Input rows.
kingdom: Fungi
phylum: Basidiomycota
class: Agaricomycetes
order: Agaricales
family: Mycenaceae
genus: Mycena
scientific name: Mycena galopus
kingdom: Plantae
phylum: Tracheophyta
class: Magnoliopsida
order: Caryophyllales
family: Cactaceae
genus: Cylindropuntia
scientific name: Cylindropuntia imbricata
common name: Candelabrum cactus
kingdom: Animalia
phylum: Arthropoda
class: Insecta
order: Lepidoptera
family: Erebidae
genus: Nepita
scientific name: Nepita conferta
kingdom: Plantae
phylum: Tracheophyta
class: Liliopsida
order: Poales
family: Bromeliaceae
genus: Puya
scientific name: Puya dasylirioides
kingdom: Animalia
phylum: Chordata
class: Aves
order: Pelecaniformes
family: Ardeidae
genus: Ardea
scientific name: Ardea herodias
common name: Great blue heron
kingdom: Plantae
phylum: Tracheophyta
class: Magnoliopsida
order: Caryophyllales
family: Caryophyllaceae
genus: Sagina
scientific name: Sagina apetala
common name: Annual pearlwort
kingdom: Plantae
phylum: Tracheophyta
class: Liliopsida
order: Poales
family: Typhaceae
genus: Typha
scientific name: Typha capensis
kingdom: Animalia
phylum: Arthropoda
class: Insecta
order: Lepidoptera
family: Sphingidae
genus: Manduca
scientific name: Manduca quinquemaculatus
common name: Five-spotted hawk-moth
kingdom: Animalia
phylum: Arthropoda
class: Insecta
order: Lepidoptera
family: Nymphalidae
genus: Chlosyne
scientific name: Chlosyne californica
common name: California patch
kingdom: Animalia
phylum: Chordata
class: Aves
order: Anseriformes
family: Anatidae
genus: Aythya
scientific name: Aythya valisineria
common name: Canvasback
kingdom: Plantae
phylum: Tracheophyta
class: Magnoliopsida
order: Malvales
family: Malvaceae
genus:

Exercise. In the listing above, replace every "scientific name" with "binomial name" and leave everything else unchanged.

Response to this task.
kingdom: Fungi
phylum: Basidiomycota
class: Agaricomycetes
order: Agaricales
family: Mycenaceae
genus: Mycena
binomial name: Mycena galopus
kingdom: Plantae
phylum: Tracheophyta
class: Magnoliopsida
order: Caryophyllales
family: Cactaceae
genus: Cylindropuntia
binomial name: Cylindropuntia imbricata
common name: Candelabrum cactus
kingdom: Animalia
phylum: Arthropoda
class: Insecta
order: Lepidoptera
family: Erebidae
genus: Nepita
binomial name: Nepita conferta
kingdom: Plantae
phylum: Tracheophyta
class: Liliopsida
order: Poales
family: Bromeliaceae
genus: Puya
binomial name: Puya dasylirioides
kingdom: Animalia
phylum: Chordata
class: Aves
order: Pelecaniformes
family: Ardeidae
genus: Ardea
binomial name: Ardea herodias
common name: Great blue heron
kingdom: Plantae
phylum: Tracheophyta
class: Magnoliopsida
order: Caryophyllales
family: Caryophyllaceae
genus: Sagina
binomial name: Sagina apetala
common name: Annual pearlwort
kingdom: Plantae
phylum: Tracheophyta
class: Liliopsida
order: Poales
family: Typhaceae
genus: Typha
binomial name: Typha capensis
kingdom: Animalia
phylum: Arthropoda
class: Insecta
order: Lepidoptera
family: Sphingidae
genus: Manduca
binomial name: Manduca quinquemaculatus
common name: Five-spotted hawk-moth
kingdom: Animalia
phylum: Arthropoda
class: Insecta
order: Lepidoptera
family: Nymphalidae
genus: Chlosyne
binomial name: Chlosyne californica
common name: California patch
kingdom: Animalia
phylum: Chordata
class: Aves
order: Anseriformes
family: Anatidae
genus: Aythya
binomial name: Aythya valisineria
common name: Canvasback
kingdom: Plantae
phylum: Tracheophyta
class: Magnoliopsida
order: Malvales
family: Malvaceae
genus:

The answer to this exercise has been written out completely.